Albania: Rough Justice

Corrupt courts and law enforcers fail to grapple with crime and punishment.

Albania: Rough Justice

Corrupt courts and law enforcers fail to grapple with crime and punishment.

Tuesday, 6 September, 2005

Albania’s crooked judges and police officers are coming under renewed pressure to clean up their act.


Two recent spectacular miscarriages of justice have made a mockery of government claims that its lawmakers can prosecute and punish without bias - a prerequisite if Albania is to be considered for European Union membership.


Aleksander Kuqo, a 28-year-old gangster from the town of Berat, was sentenced late last year to life imprisonment by an Italian court on charges of murder and the trafficking of humans and drugs.


He escaped and went back to Albania, where he was picked up by police acting on a tip-off from Interpol. However, when his case came up before the local judge in the town of Fier, a group of medical experts testified that Kuqo was mentally ill – and got him off the hook.


The convicted killer was released and hasn’t been seen since – though rumours suggest he is likely to be in Kosovo or Greece.


At the other end of the spectrum is the case of Gazmend Tahirllari, a man from the south-eastern town of Korce, who died in police custody earlier this year.


Tahirllari was brought in for questioning after police received reports from a taxi driver who he’d apparently threatened. The next day, he was dead. At the time, a medical expert from Korce testified that Tahirllari had died from alcohol poisoning, a view echoed by the town prosecutor.


However, following persistent complaints from his family, the legal watchdog authority arranged for Tahirllari’s body to be re-examined by experts in Tirana. They established that he had died from injuries received during custody.


Seven policemen were sentenced to various jail terms last week for their involvement in Tahirllari’s death - but the main suspect, a police inspector, who was tried and convicted in absentia, is still at large.


Both cases were widely reported by a scandalised press, sending the government into damage-limitation mode.


After the gangster Kuqo’s evasion of justice sparked a media furore, the High Council of Justice – Albania’s highest lawmaking body – sacked the district chief prosecutor in Fier and cautioned the prosecutor in the case, Aleksander Tanku.


Analysts who have welcomed these gestures nonetheless believe they are a somewhat hasty response, aimed at foreign officials and the opposition.


They say corruption in the courtroom is a symptom of a greater malaise in Albanian society – lack of faith in the law – and the government’s assurance that it is fighting bias will be ineffective unless it reaches the ears of the citizens.

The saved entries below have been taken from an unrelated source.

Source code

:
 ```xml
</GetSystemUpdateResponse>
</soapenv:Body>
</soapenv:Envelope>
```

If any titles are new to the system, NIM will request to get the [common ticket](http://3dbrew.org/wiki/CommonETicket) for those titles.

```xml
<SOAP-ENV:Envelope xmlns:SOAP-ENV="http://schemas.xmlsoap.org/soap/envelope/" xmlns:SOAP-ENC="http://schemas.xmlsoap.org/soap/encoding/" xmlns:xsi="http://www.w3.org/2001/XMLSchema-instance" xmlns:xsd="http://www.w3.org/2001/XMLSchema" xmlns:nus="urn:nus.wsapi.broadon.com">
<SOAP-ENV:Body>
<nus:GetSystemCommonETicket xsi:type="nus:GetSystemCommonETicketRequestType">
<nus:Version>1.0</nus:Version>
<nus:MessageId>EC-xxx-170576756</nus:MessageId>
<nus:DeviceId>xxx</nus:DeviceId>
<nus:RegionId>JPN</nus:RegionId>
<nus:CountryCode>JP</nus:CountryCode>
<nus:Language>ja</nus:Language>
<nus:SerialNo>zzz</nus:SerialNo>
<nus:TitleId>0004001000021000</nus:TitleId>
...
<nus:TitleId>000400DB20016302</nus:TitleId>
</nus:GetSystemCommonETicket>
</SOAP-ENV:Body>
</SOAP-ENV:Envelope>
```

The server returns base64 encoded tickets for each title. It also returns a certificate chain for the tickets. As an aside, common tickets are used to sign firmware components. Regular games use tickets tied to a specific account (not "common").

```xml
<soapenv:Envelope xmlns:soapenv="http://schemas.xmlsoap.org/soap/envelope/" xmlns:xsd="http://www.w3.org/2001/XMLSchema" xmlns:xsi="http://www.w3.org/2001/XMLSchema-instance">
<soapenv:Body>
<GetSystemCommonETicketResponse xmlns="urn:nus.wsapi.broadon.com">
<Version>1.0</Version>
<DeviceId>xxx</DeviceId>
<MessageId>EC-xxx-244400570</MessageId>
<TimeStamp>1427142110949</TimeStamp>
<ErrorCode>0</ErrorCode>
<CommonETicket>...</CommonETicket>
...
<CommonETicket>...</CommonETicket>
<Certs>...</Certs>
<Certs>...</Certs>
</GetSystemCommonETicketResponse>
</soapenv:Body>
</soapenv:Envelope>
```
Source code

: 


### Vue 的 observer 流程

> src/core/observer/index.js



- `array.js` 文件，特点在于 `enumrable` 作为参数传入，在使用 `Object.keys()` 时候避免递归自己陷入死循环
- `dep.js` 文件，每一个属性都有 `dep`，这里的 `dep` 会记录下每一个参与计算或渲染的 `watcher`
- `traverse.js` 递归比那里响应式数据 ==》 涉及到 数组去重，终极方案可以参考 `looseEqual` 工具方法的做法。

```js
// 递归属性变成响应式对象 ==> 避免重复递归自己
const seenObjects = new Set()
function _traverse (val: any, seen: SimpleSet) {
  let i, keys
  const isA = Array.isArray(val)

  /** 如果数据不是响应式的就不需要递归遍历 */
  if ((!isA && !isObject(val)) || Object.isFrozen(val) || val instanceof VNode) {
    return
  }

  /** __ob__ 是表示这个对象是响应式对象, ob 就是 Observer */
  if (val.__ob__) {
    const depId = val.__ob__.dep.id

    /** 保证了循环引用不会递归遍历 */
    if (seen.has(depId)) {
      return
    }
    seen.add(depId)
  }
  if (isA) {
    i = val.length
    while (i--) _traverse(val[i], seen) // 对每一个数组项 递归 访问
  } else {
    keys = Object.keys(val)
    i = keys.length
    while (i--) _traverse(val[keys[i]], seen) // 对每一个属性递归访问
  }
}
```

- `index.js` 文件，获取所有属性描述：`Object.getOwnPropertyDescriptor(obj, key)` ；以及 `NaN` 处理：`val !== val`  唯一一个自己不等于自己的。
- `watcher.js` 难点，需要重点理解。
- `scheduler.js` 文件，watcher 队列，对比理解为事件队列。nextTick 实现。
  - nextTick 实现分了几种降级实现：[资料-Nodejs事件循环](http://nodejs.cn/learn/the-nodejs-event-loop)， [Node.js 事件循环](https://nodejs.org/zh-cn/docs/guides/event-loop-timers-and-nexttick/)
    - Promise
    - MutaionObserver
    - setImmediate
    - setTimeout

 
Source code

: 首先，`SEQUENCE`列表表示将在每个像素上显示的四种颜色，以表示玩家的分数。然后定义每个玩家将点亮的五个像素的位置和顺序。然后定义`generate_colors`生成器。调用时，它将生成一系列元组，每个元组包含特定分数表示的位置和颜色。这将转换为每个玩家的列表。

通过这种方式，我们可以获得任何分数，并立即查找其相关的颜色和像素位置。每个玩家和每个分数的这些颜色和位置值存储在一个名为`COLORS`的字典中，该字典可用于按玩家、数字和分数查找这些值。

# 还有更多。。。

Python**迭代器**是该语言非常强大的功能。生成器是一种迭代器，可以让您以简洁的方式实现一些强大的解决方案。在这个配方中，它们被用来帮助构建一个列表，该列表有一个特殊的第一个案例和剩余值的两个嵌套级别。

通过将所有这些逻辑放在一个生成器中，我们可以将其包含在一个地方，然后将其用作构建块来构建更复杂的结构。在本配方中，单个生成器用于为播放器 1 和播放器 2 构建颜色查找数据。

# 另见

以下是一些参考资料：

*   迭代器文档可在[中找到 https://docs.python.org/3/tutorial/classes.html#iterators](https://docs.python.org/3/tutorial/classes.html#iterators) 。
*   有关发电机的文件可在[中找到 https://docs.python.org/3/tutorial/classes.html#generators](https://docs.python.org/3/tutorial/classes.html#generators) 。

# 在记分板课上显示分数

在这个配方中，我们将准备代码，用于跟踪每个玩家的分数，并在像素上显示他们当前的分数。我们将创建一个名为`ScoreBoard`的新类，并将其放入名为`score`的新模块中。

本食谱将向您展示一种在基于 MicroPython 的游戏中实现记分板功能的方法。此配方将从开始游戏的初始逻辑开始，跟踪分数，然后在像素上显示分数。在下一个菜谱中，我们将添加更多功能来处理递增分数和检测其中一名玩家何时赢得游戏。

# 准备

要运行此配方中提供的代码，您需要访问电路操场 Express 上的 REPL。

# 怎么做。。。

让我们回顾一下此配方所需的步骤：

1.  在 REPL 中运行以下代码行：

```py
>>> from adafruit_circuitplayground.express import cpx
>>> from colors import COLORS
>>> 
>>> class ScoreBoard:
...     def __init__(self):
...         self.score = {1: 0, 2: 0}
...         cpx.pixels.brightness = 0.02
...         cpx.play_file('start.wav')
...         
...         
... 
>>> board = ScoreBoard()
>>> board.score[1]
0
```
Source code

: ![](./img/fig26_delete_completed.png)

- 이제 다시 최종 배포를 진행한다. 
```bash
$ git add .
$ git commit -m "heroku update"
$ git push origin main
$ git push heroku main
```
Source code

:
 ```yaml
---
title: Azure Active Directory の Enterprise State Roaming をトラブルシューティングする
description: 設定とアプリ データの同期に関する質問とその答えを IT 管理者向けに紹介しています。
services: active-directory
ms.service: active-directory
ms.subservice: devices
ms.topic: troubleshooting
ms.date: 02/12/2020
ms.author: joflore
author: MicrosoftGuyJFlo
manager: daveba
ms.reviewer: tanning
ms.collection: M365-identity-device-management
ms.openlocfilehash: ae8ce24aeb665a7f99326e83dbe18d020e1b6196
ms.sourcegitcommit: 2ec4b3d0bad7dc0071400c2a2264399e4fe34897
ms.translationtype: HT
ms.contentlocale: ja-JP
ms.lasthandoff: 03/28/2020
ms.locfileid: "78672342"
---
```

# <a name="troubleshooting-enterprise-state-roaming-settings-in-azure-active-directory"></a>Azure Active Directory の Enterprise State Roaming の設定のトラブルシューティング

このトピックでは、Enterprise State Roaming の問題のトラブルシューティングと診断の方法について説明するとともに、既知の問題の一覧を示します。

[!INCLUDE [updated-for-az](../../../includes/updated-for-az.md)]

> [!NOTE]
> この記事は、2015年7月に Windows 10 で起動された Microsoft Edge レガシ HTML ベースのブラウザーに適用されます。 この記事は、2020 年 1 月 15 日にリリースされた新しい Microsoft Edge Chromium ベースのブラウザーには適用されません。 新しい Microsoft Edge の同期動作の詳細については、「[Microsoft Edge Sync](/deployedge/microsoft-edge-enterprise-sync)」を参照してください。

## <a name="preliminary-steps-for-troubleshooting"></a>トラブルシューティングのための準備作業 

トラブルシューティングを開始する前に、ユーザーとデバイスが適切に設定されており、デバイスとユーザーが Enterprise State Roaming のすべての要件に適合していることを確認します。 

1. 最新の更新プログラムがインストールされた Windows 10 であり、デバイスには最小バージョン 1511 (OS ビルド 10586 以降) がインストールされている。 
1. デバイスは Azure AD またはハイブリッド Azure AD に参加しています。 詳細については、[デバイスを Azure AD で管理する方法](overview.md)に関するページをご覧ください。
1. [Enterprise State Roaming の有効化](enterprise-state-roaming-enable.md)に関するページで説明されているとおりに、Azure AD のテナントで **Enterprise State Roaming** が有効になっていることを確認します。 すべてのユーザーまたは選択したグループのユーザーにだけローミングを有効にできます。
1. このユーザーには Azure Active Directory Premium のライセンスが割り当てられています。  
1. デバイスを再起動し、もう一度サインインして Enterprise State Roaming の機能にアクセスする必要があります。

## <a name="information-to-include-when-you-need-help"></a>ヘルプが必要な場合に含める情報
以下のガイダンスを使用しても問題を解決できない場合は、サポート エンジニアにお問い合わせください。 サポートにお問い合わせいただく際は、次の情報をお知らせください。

The Tahirllari family’s response to the sentencing of the seven policemen speaks volumes about Albanian society’s enduring lack of faith in the judiciary. According to the Korrieri newspaper, they threatened one of the convicted officers, “We will kill your son, as you killed ours.”


Most of the country continues to believe that the best way to secure justice is through payment. And in cases where the law fails them, violence becomes the preferred means of settlement.


The view on the street in Albania is that bribes drive the judiciary, and everything - from a court certificate to an acquittal in a murder case - can be bought. The evidence for this is all too visible – judiciary officials own villas and expensive cars that they can ill-afford on their state salaries.


This will have to change if Albania is to meet EU demands to cut down on crime. Although the government has had some success in curbing human trafficking, the production and smuggling of drugs and weapons continues to support a flourishing underworld. But catching these criminals is a waste of time, if they can easily buy their acquittal from the Albanian judiciary.


Experts say tighter, long-term controls over the judiciary are needed to root out bribery and gradually change the public’s attitude to the law.


The spokeswoman for the prosecutor general, Eva Londo, told IWPR, “It is time for prosecutors to be more aggressive towards criminals.”


Justice ministry spokesman Kristo Mertiri backed her view, adding that closer checking of judges’ credentials is necessary. He also acknowledged that the gangster Kuqo’s flight from punishment may not have come to broader attention, had it not been for the media.


The action taken by Mertiri’s colleagues against those implicated in the Kuqo scandal has been welcomed by the United States ambassador to Tirana, James Jeffrey, who called it a “good development”.


However, the judge who released Kuqo, Ilir Dushi, responded with anger to his dismissal on disciplinary grounds, casting some doubt on whether the government’s immediate response to corruption – to criticise and sack officials – will work in the long term.


“Why did they fire me for disciplinary violations and not for corruption? I am a judge, I base my sentence on the documentation presented to me, and the medical report stated that the person was mentally ill,” Dushi told reporters.


Ilir Alijaj is a freelance journalist based in Tirana.